Euro loans are now available from most of the mortgage lenders although few people have taken them up. The mortgages work in exactly the same way as ordinary mortgages, except the pound amount is converted to euros. The banks do not charge commission for this conversion.
According to Ms Joan Gleeson, marketing manager at Bank of Ireland Mortgages, the one advantage could be for someone who has a source of income from another European country and does not want the hassle of converting it. They could simply be paid in euros and pay their mortgage in euros, she says.
But apart from that, there are few benefits now, although the banks are expecting applications from the kind of people who like to be first.
Ironically, it is euro mortgages in countries such as Britain which are not in the euro which will provide the biggest benefits. Some of the biggest UK companies are considering paying a proportion of salaries in euro, allowing UK borrowers to benefit from the much lower rates already available here.
While the euro has not had much impact yet on the mortgage market, most observers expect its effects to be far reaching over the next couple of years.
Most of the lenders are now expecting that more and more people will move into fixed rate mortgages, up even from the current 75 per cent.
According to Ms Gleeson, there is likely to be a move to longer term fixed rates of 10 and even 20 years and to even lower rates of between 5 and 6 per cent for the longest of loans.
However, a spokesman for Irish Permanent says it does not see any demand for longer term rates as the redemption penalties to exit from a 10-year loan early could be enormous.
However, according to Ms Gleeson, in France and the US, there are practically no early redemption penalties, and the Irish market could move in that direction as it begins to take advantage of the far larger euro market, where it will be much cheaper to come out of one type of loan and into another.
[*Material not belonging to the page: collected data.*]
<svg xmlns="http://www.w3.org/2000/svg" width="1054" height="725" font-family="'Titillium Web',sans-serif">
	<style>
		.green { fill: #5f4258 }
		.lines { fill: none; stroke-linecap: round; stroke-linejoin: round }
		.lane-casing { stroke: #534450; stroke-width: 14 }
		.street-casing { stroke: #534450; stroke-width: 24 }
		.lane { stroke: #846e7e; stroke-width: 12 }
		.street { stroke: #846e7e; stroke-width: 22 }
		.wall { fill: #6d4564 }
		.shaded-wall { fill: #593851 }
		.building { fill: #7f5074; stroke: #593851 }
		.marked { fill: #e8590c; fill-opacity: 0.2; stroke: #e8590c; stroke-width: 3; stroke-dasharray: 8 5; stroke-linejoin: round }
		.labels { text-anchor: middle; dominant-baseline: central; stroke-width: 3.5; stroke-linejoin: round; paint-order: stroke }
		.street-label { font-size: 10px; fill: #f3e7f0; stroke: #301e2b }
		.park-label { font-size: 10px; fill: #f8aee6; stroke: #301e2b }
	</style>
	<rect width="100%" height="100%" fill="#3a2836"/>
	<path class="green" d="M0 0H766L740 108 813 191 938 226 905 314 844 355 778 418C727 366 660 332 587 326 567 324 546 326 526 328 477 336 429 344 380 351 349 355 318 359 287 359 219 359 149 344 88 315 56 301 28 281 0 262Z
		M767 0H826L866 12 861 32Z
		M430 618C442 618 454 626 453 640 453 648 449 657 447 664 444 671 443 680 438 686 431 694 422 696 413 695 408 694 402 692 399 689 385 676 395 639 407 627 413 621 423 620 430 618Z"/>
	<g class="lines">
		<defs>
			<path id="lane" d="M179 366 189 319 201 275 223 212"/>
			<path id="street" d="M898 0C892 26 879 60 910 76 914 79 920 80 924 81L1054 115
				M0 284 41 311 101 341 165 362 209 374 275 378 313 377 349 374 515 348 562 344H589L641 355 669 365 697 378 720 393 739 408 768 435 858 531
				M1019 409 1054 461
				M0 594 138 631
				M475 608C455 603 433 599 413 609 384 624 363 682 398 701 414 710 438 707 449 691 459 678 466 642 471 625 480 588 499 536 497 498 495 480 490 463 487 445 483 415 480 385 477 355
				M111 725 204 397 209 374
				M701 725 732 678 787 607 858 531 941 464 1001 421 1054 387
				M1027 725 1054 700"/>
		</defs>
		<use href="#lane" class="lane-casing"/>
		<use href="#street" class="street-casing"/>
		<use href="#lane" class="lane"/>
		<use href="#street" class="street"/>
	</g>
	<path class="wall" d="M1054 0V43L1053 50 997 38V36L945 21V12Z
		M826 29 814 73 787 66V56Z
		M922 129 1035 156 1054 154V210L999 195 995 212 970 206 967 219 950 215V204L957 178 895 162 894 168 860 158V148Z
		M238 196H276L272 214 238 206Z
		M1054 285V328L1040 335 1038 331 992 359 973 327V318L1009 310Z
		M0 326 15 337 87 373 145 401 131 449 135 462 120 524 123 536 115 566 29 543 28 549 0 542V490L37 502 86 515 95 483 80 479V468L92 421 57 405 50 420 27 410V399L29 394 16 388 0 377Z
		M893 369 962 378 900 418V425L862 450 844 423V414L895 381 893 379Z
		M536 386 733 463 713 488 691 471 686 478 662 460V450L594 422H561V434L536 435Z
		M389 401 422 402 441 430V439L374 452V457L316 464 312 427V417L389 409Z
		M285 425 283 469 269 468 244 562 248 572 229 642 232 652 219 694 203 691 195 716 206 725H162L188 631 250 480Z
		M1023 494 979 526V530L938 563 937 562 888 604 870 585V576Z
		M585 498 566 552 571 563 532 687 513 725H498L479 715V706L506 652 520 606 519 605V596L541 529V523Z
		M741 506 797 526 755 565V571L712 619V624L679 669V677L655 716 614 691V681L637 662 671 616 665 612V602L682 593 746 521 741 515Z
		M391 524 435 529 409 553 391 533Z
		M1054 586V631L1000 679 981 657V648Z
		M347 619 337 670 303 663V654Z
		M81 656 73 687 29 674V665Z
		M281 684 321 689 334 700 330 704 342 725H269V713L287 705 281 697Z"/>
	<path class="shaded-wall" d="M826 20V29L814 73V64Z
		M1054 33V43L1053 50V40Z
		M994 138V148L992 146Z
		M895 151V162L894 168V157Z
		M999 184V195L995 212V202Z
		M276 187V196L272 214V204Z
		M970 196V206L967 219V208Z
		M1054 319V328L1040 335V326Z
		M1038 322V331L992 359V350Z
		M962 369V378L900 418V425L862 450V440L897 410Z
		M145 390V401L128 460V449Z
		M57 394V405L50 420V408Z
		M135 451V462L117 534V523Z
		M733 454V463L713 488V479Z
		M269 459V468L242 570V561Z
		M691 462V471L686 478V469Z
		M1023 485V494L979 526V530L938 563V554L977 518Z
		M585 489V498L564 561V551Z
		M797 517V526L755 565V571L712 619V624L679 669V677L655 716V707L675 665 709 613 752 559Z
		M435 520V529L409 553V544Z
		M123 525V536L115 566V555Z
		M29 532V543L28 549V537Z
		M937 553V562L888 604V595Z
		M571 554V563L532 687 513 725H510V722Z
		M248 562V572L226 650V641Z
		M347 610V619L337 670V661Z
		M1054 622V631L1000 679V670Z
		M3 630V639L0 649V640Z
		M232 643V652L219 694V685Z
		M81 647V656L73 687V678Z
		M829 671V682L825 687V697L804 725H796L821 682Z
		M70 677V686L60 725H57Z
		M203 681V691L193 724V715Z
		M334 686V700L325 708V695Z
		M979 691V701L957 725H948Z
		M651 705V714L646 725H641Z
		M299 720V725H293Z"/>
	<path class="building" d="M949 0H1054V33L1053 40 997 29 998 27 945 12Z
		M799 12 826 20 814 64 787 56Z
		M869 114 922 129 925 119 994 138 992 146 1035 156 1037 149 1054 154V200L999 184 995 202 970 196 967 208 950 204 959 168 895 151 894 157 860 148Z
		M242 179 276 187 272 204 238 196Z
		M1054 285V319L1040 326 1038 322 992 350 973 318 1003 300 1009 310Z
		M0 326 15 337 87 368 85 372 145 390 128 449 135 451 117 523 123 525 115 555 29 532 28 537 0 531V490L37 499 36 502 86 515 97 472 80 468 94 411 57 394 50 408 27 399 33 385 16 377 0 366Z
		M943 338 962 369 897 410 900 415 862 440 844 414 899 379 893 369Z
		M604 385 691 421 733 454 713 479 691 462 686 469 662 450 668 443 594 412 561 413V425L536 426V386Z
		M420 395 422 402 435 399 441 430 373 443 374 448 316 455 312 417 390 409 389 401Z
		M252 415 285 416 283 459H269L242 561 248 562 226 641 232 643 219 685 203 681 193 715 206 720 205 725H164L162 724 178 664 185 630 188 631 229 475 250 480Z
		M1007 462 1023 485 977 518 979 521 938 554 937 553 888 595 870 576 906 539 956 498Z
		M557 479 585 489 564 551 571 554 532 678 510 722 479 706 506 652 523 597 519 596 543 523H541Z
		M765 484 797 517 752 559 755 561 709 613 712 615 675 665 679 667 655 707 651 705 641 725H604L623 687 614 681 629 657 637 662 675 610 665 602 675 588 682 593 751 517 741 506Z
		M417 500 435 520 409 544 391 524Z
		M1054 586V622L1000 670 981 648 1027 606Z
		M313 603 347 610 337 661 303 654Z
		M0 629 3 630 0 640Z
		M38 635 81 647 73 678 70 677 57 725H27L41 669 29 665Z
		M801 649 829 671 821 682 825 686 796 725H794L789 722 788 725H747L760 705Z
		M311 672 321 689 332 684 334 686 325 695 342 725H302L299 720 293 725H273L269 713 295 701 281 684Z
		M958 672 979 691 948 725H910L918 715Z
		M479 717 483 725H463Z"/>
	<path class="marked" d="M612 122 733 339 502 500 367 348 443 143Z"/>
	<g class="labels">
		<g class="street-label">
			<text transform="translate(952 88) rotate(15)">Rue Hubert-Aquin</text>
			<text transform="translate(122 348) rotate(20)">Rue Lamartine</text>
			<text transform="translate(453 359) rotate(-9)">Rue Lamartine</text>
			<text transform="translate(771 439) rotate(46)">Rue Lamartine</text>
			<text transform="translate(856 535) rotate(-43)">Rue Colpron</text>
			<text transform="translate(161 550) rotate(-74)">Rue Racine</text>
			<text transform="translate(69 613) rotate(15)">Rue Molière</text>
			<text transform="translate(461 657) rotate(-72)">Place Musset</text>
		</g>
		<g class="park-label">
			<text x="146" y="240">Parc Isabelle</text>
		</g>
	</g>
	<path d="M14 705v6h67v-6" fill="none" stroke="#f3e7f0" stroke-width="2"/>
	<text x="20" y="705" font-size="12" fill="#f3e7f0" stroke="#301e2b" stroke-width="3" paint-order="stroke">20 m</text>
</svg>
The banks are also expecting a move to first mortgages being taken by people in their 30s rather than their 20s, in line with the European model. Of course, a large scale move to the rental sector will need some sort of legislative reform to give tenants some additional protection. The other issue which is occupying the minds of the lenders is the possible entry of major European lenders into the market. But many of the lenders are optimistic that the different culture and habits of other countries' institutions, as well as a national bias to our own institutions, is likely to negate somewhat the impact of further competition.
On top of that, it is likely that the regulatory, legal and tax framework may not come into harmony as fast as some expected.
Nevertheless, the lenders are all actively looking for ways to raise funds more cheaply and efficiently on European markets. So far, there is some discussion that a German-style mortgage bond could be introduced following some legislative changes and the lenders are also in discussions with the Central Bank about the introduction of a new mortgage-backed security. The Central Bank is still in negotiations with the European Central Bank in Frankfurt about the introduction of the this new method of fundraising.
However, if introduced as expected at the end of February, it should allow the banks greater access to the money markets and reduce their dependence on savers.
In fact, much of the traditional relationship between savers and borrowers could be lost. On top of that, the new funding mechanism could allow the banks to access cheaper funds in the money markets, passing the benefits on to consumers.
The so-called mortgage trust promissory note is likely to become available to all lenders across all the euro zone countries, giving them access to cheaper money and more secure funding.
As one mortgage insider noted, a 10-year rate below 5.5 per cent without large redemption penalties is something that most lenders would have dismissed out of hand in the recent past. Nevertheless, it is now beginning to look like a more and more realistic proposition.